Sehingga bagi Erich Fromm, yang penting bukan soal menghilangkan modus memiliki, tetapi apakah (dan sejauh manakah) sikap batin seseorang beralih dari orientasi memiliki menuju orientasi menjadi. Ketika memiliki sudah tidak lagi dipandang penting, tidak relevan pulalah apakah seseorang mempunyai sedikit lebih banyak daripada orang lain.
Dengan begitulah, sehingga dapat dimengerti bahwa hidup bukan hanya dicirikan secara lahiriah tetapi juga oleh batin.
Sejauh ini, pemahaman lahiriah menyebut bahwa manusia pada dasarnya malas, pasif, hampa, dan tidak suka bekerja atau beraktivitas lain, kecuali bila mereka didorong insentif akan memperoleh keuntungan material, atau kelaparan, atau rasa takut akan hukuman.
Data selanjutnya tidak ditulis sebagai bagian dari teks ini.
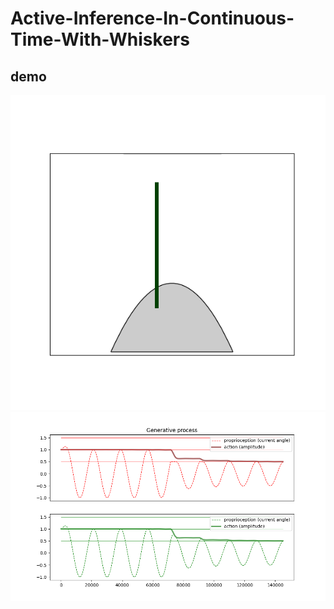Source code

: # Active-Inference-In-Continuous-Time-With-Whiskers

## demo
<img src="demo.gif"/>
<img src="demo.png"/>
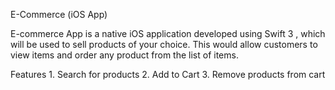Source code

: E-Commerce (iOS App)

E-commerce App is a native iOS application developed using Swift 3 , which will be used to sell products of your choice. 
This would allow customers to view items and order any product from the list of items.

Features
	1.	Search for products
	2.	Add to Cart
	3.	Remove products from cart



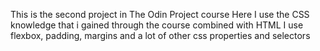 This is the second project in The Odin Project course
Here I use the CSS knowledge that i gained through the course combined with HTML
I use flexbox, padding, margins and a lot of other css properties and selectors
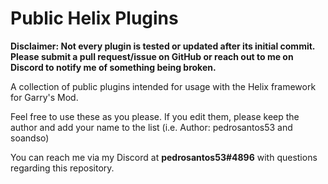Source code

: # Public Helix Plugins
**Disclaimer: Not every plugin is tested or updated after its initial commit. Please submit a pull request/issue on GitHub or reach out to me on Discord to notify me of something being broken.**

A collection of public plugins intended for usage with the Helix framework for Garry's Mod.

Feel free to use these as you please. If you edit them, please keep the author and add your name to the list (i.e. Author: pedrosantos53 and soandso)

You can reach me via my Discord at **pedrosantos53#4896** with questions regarding this repository.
Namun bagi Erich Fromm tidak demikian. Menurutnya, yang inheren dalam diri manusia bukan hanya sifat lahiriah yang malas dan pasif itu. Tetapi, manusia juga punya akar batiniah untuk menjadi: untuk mengekspresikan kemampuannya, aktif, terhubung dengan orang lain, dan terbebas dari penjara keegoisan diri.
“Dinamika hakikat kemanusiaan,” kata Fromm, “Terutama berakar pada kebutuhan manusia untuk mengekspresikan kecakapan-kecakapannya kepada dunia, alih-alih di dalam kebutuhannya untuk memanfaatkan dunia sebagai sarana pemenuhan berbagai kebutuhan fisiologisnya.”